● Questions tied to images

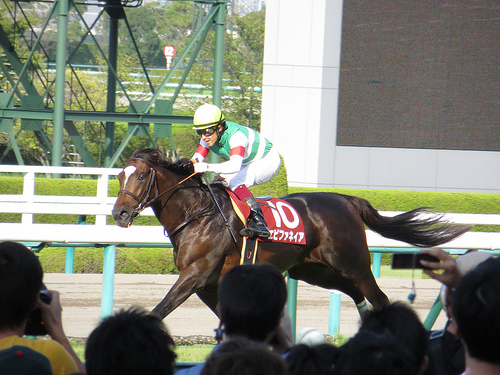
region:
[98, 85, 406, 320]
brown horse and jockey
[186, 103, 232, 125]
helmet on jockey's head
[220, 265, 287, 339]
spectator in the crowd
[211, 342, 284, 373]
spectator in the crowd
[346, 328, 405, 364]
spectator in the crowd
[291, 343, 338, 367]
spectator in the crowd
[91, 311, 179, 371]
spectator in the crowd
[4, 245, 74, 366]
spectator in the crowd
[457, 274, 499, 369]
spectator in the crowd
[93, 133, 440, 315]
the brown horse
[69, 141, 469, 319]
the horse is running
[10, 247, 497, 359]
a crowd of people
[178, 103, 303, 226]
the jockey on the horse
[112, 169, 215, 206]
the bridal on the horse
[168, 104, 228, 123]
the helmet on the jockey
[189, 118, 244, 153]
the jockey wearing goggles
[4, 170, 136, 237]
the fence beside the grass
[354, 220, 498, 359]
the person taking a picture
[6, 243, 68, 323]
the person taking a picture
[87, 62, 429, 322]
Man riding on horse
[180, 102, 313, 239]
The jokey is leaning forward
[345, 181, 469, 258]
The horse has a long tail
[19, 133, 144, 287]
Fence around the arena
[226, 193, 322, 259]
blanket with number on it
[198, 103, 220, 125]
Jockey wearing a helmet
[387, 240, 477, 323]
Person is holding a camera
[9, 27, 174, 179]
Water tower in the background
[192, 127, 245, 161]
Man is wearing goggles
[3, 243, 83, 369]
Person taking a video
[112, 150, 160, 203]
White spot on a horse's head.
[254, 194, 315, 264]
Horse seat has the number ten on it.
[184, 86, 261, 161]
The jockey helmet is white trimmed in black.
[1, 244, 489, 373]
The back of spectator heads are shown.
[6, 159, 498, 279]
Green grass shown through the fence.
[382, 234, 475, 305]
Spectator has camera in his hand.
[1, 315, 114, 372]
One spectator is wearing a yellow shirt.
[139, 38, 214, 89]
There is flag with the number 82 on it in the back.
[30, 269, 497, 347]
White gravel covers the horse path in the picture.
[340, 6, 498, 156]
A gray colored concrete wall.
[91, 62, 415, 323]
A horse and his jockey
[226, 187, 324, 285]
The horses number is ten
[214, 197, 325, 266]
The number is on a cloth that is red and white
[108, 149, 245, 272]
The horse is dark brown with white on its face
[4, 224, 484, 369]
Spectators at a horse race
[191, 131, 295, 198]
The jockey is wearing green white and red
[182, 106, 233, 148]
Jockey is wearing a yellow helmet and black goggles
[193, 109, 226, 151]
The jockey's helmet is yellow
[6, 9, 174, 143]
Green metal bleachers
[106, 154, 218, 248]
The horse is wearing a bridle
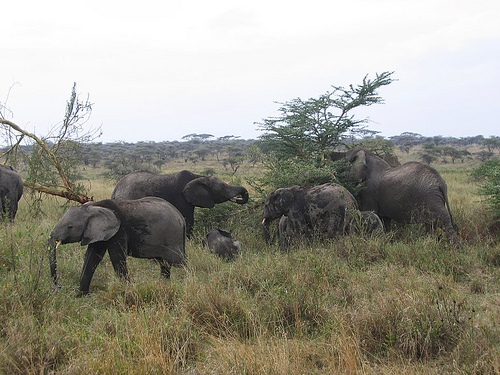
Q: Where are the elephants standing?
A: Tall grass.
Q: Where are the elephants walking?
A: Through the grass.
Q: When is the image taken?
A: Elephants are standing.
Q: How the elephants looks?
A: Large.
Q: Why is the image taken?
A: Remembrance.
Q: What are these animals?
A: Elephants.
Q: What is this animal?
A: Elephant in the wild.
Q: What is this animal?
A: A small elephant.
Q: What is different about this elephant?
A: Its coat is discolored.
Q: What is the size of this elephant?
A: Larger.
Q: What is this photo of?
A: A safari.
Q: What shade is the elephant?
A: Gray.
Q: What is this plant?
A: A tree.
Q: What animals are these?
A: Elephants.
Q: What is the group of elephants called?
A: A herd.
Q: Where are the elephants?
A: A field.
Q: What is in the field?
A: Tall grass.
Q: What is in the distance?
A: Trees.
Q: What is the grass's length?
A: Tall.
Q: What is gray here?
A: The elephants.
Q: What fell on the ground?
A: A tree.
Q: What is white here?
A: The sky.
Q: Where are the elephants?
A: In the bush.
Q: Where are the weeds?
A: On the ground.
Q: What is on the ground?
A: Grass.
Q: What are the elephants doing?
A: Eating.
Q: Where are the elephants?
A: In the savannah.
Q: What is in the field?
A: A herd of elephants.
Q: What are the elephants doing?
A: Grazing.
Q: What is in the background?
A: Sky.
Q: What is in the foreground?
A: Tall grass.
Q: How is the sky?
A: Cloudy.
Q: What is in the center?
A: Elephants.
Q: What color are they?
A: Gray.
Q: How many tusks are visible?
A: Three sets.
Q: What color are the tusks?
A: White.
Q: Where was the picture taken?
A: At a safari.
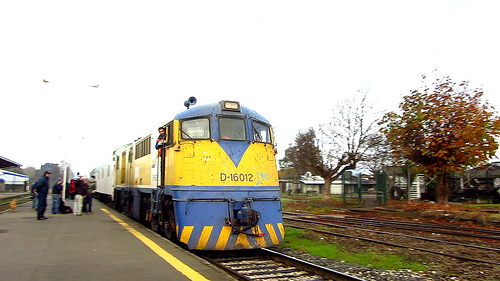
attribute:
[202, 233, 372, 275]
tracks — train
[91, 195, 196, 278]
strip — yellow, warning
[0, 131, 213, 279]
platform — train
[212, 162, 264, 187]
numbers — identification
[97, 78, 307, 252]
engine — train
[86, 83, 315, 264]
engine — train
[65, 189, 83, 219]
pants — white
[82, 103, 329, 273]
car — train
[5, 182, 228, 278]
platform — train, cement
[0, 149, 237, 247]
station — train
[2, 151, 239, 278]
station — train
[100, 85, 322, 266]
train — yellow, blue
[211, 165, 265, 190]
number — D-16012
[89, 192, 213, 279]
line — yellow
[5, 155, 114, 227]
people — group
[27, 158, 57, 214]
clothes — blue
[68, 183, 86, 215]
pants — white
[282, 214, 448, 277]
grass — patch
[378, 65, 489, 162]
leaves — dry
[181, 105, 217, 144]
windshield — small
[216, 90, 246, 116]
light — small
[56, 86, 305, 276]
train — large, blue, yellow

● Your objective
Can you give the listing again from the line with "[291, 343, 338, 367]" up to and including the line with "Horse seat has the number ten on it.", substituting "312" for "311" and leaving everything else the same?

● Task solution
[291, 343, 338, 367]
spectator in the crowd
[91, 312, 179, 371]
spectator in the crowd
[4, 245, 74, 366]
spectator in the crowd
[457, 274, 499, 369]
spectator in the crowd
[93, 133, 440, 315]
the brown horse
[69, 141, 469, 319]
the horse is running
[10, 247, 497, 359]
a crowd of people
[178, 103, 303, 226]
the jockey on the horse
[112, 169, 215, 206]
the bridal on the horse
[168, 104, 228, 123]
the helmet on the jockey
[189, 118, 244, 153]
the jockey wearing goggles
[4, 170, 136, 237]
the fence beside the grass
[354, 220, 498, 359]
the person taking a picture
[6, 243, 68, 323]
the person taking a picture
[87, 62, 429, 322]
Man riding on horse
[180, 102, 313, 239]
The jokey is leaning forward
[345, 181, 469, 258]
The horse has a long tail
[19, 133, 144, 287]
Fence around the arena
[226, 193, 322, 259]
blanket with number on it
[198, 103, 220, 125]
Jockey wearing a helmet
[387, 240, 477, 323]
Person is holding a camera
[9, 27, 174, 179]
Water tower in the background
[192, 127, 245, 161]
Man is wearing goggles
[3, 243, 83, 369]
Person taking a video
[112, 150, 160, 203]
White spot on a horse's head.
[254, 194, 315, 264]
Horse seat has the number ten on it.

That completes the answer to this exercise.